Saat.09:00'dan 12:00'ye kadar Akın Öztürk'ün damadı olan Hakan Karakuş'a durumu iletip iletmediği, bu konularda konuşup konuşmadığını bilemiyorum, ayrıca bu darbe yapan askerlere karşı yukarıda anlattığım şekilde yaptıklarının yanlış olduklarını Akın Öztürk'ün onlara söylemesi üzerine bu darbeye teşebbüs eden askerlerin neden müdahale etmediklerini ya da neden Akın Öztürk'ü derdest edip etmediklerini bilemiyorum.

Akın Öztürk bana ayrıca sayın Genelkurmay Başkanım, Genelkurmay 2. Başkanının da Akıncı da bulunduğunu ve kendileriyle görüştüğünü ifade etti. Artık olayın sonuçlanmak üzere olduğunu, darbecilerin teslim olmayı planladıklarını söyledi.

Bana bir daha uğrayacağını söyleyerek ayrıldı. Saat:15:30 sıralarında tekrar geldi, 2.Başkan ile beraber olduğunu ve çıkabileceğimizi söyledi, dışarı çıktık, 2.Başkan ile görüştüm, ayrıca İstanbul'da beraber olduğum generallerin de Akıncı üssüne getirildiğini duydum. Onları bulmadan ayrılmayalım dedim ve Yuvam 2 adlı eski bir misafirhanede tutulduklarını elinde telsiz bulunan sivil kıyafetli bir askerden öğrendim, bizi bu asker Yuvam 2 adli misafirhaneye götürdü.

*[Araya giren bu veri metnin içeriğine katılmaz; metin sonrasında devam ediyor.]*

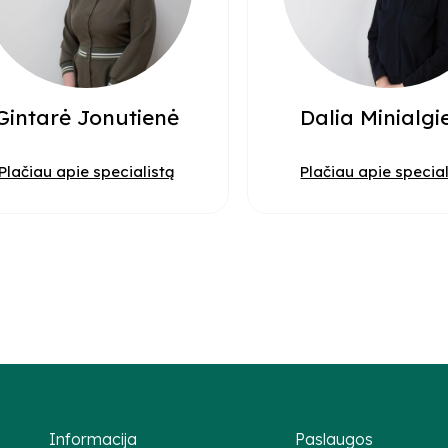
Gintarė Jonutienė
Dalia Minialgi
Plačiau apie specialistą
Plačiau apie special
Informacija
Paslaugos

Misafirhaneye vardığımızda hiçbir güvenlik görevlisinin kalmadığını çoğunun teçhizatlarını bırakarak kaybolduğunu, odalara girdiğimizde ise her bir odada bir general ve ayağı bağlı, gözü kapalı, neredeyse kurbanlık koyun gibi beklemekte olduğunu gördük. Kısa sürede makas ve bıçaklarla kelepçeleri ve bağları çözdük.

Bu kelepçe ve bağları çözerken 2 Başkan Orgeneral Yaşar Güler ve burada bulunan 15 kişilik ekip yanımızda bulunuyordu, Akın Öztürk'te bu kelepçeler çözülürken, yanımızda bulunuyordu.

Hakan Karakuş'u bu arada hiç görmedim, kendisiyle hiç görüşmedim, Akıncı Hava Üssünden Karargah Merkezine geldikten sonra sırayla arkamdan Orgeneral Akın Öztürk de geldi.